As an alternative method of discrimination and identification, a multilayer perceptron neural networks were trained. Artificial neural networks are mathematical models constructed by simulating the functioning of biological neural networks (the nervous system). They present a set of processing units called neurons, cells or nodes (formed by several mathematical equations), interconnected by connections that include a weight that modifies the values that pass through them between neurons [44]. Artificial neural networks ( ANNs ) have been advocated in many disciplines for addressing complex pattern- recognition problems. The advantages of ANNs over traditional, linear approaches include their ability to model nonlinear associations with a variety of data types ( e.g., continuous, discrete) and to accommodate interactions among predictor variables without any a priori specification (Bishop 1995). Neural networks are considered universal approximators of continuous functions, and as such, they exhibit flexibility for modeling nonlinear relationships between variables. For example, ANNs exhibit substantially greater predictive power than traditional, linear approaches when modeling nonlinear data (based on empirical and simulated data; Olden & Jackson2002b).

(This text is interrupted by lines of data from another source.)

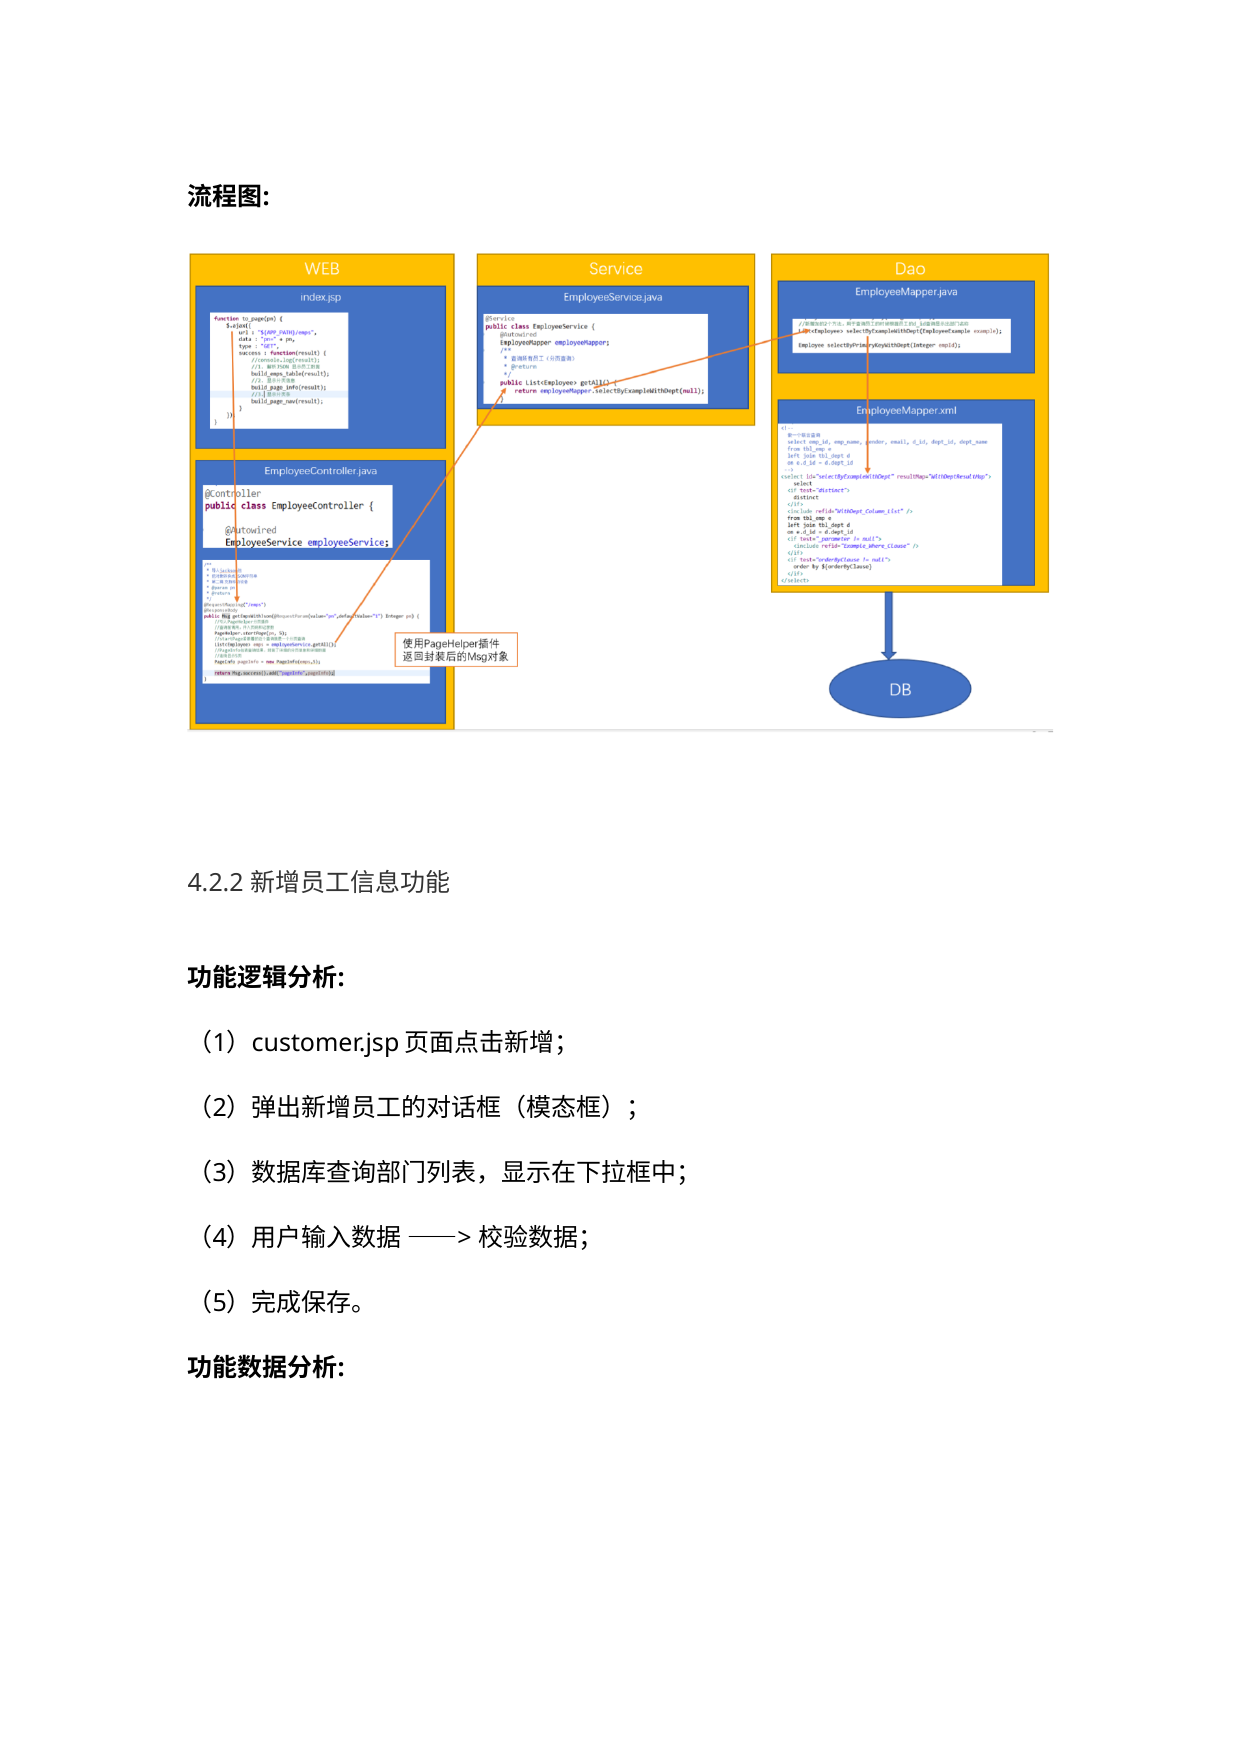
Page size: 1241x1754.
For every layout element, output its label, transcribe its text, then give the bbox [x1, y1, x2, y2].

text 功能数据分析: [187, 1333, 1053, 1398]
text 流程图: [187, 162, 1053, 227]
text 功能逻辑分析: [187, 943, 1053, 1008]
text （2）弹出新增员工的对话框（模态框）； [187, 1073, 1053, 1138]
picture [187, 252, 1054, 735]
text （1）customer.jsp页面点击新增； [187, 1008, 1053, 1073]
text （5）完成保存。 [187, 1268, 1053, 1333]
text （4）用户输入数据 ——> 校验数据； [187, 1203, 1053, 1268]
text （3）数据库查询部门列表，显示在下拉框中； [187, 1138, 1053, 1203]
text 4.2.2 新增员工信息功能 [187, 848, 1053, 913]
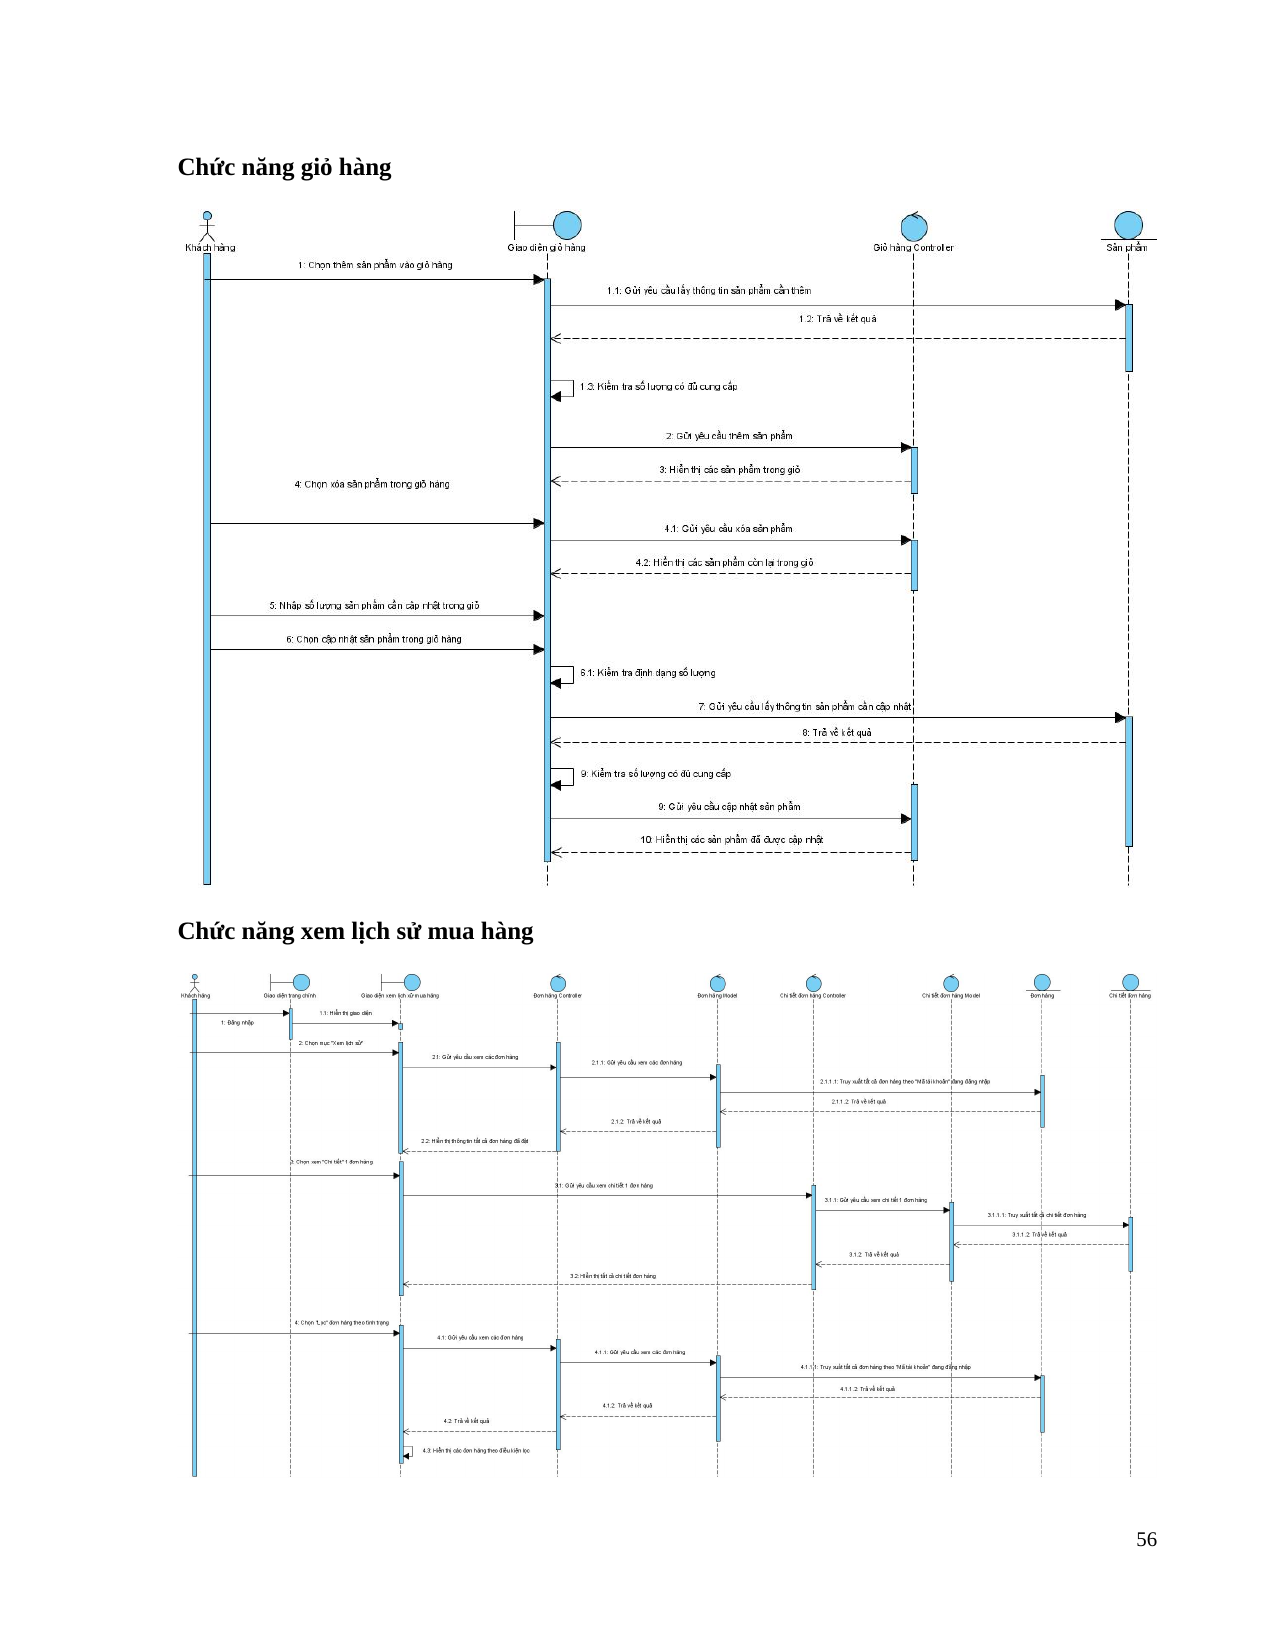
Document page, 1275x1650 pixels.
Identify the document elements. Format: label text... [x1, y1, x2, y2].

text Chức năng giỏ hàng [177, 152, 1157, 180]
picture [177, 973, 1157, 1478]
picture [177, 209, 1157, 888]
text Chức năng xem lịch sử mua hàng [177, 916, 1157, 945]
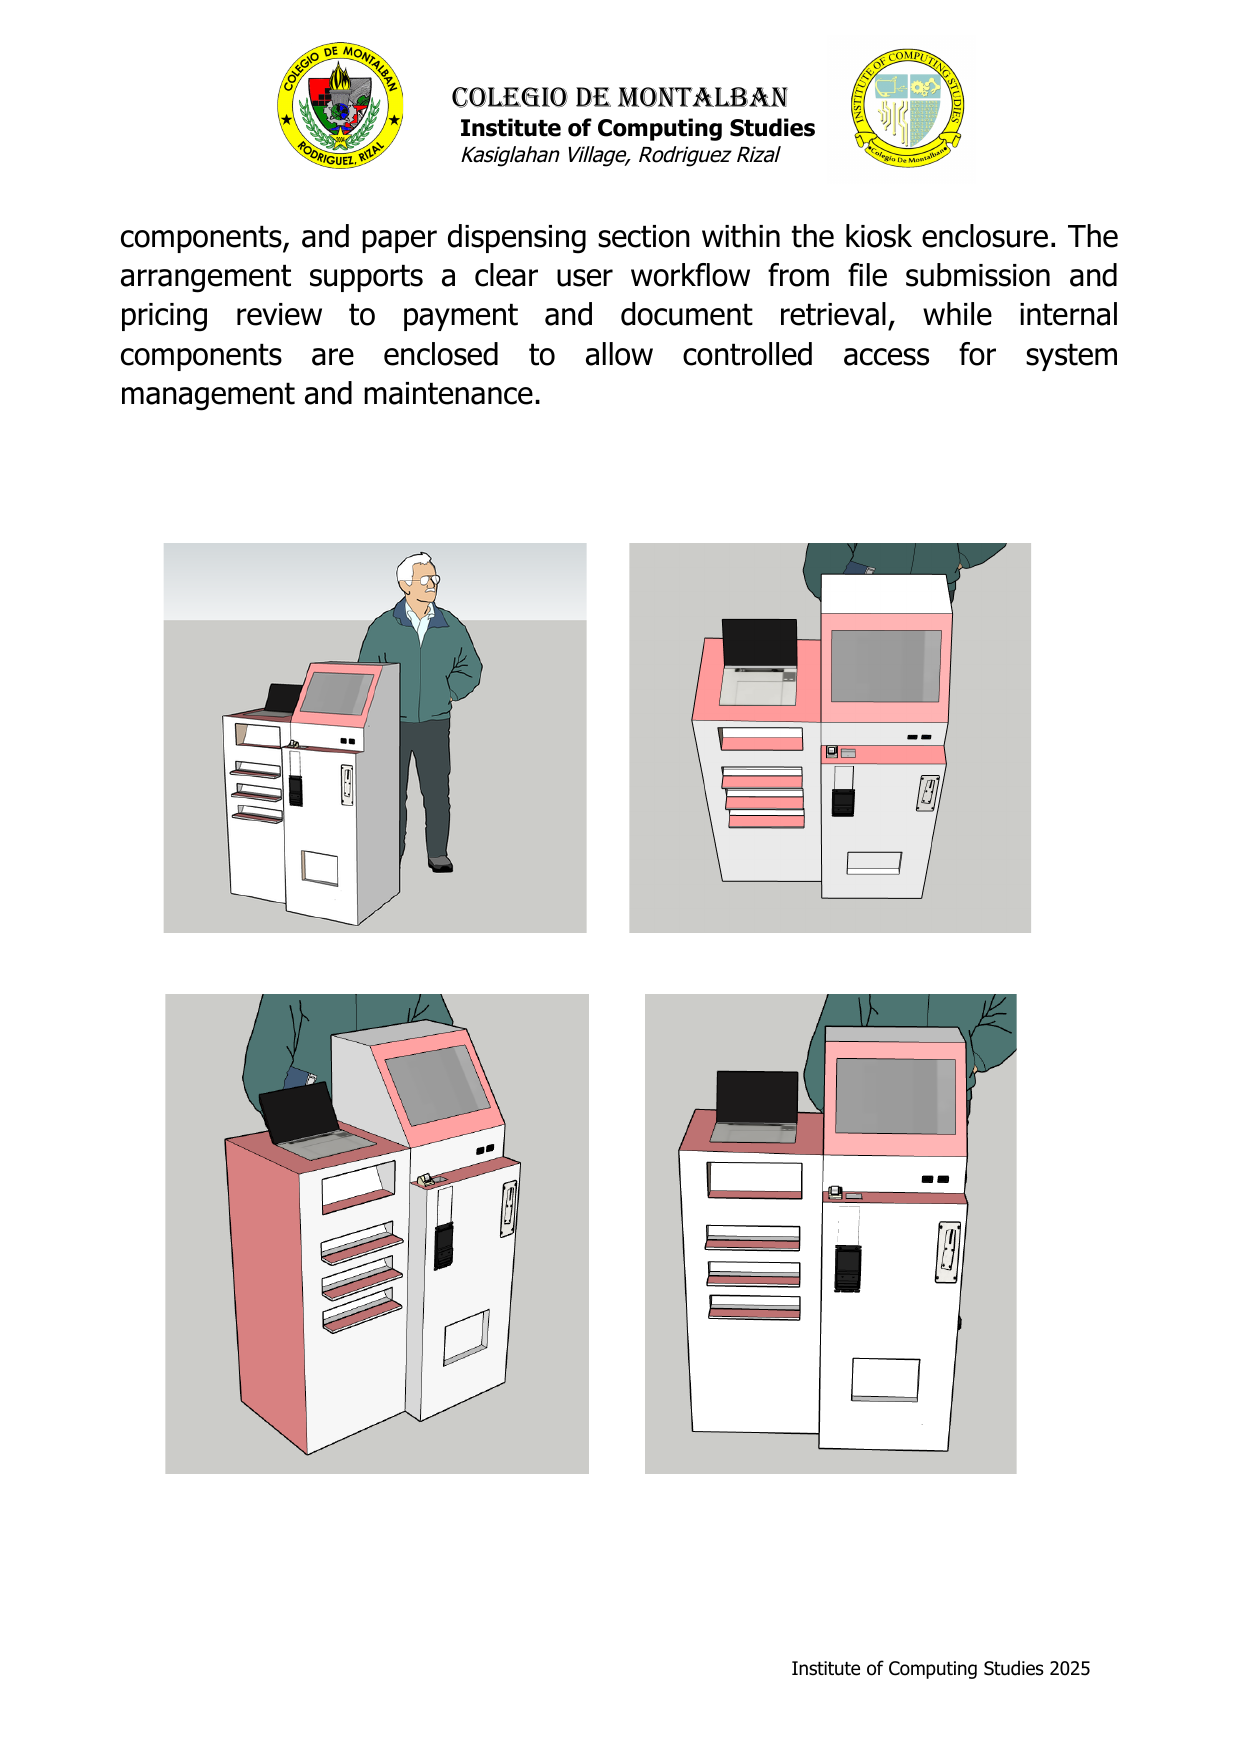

The variables used to make the network were the scores of the principal components that contributed most to the total variance, obtained from the Fourier coefficients from 25 harmonics. For the basic topology, the automated search procedure of Statistica version 8.0 software was used, with an input layer of 30 neurons, corresponding to each shape variable, and the output layer with three neurons, one for each haplogroup to identify.
In the exploratory step, the most efficient network was evaluated by testing with hidden layers of between 10 and 40 neurons. Two error functions (sum of squares and cross-entropy) and four activation functions (identity, logistics, tangent and exponential) were used. The learning rate was 0.1, the inertia 0.66, and the stoping rule was set when the training error was below 0.001. Network learning was represented using the behavior of the maximum, average and minimum errors. Sixty percent of the data were randomly selected for network training and the remaining 40% was used for validation. Of the 30 networks, the one with the lowest classification error of the validation data was selected as best. The classification power for the species was analyzed using the confusion matrix and the calculation of the percentages of omission and commission errors.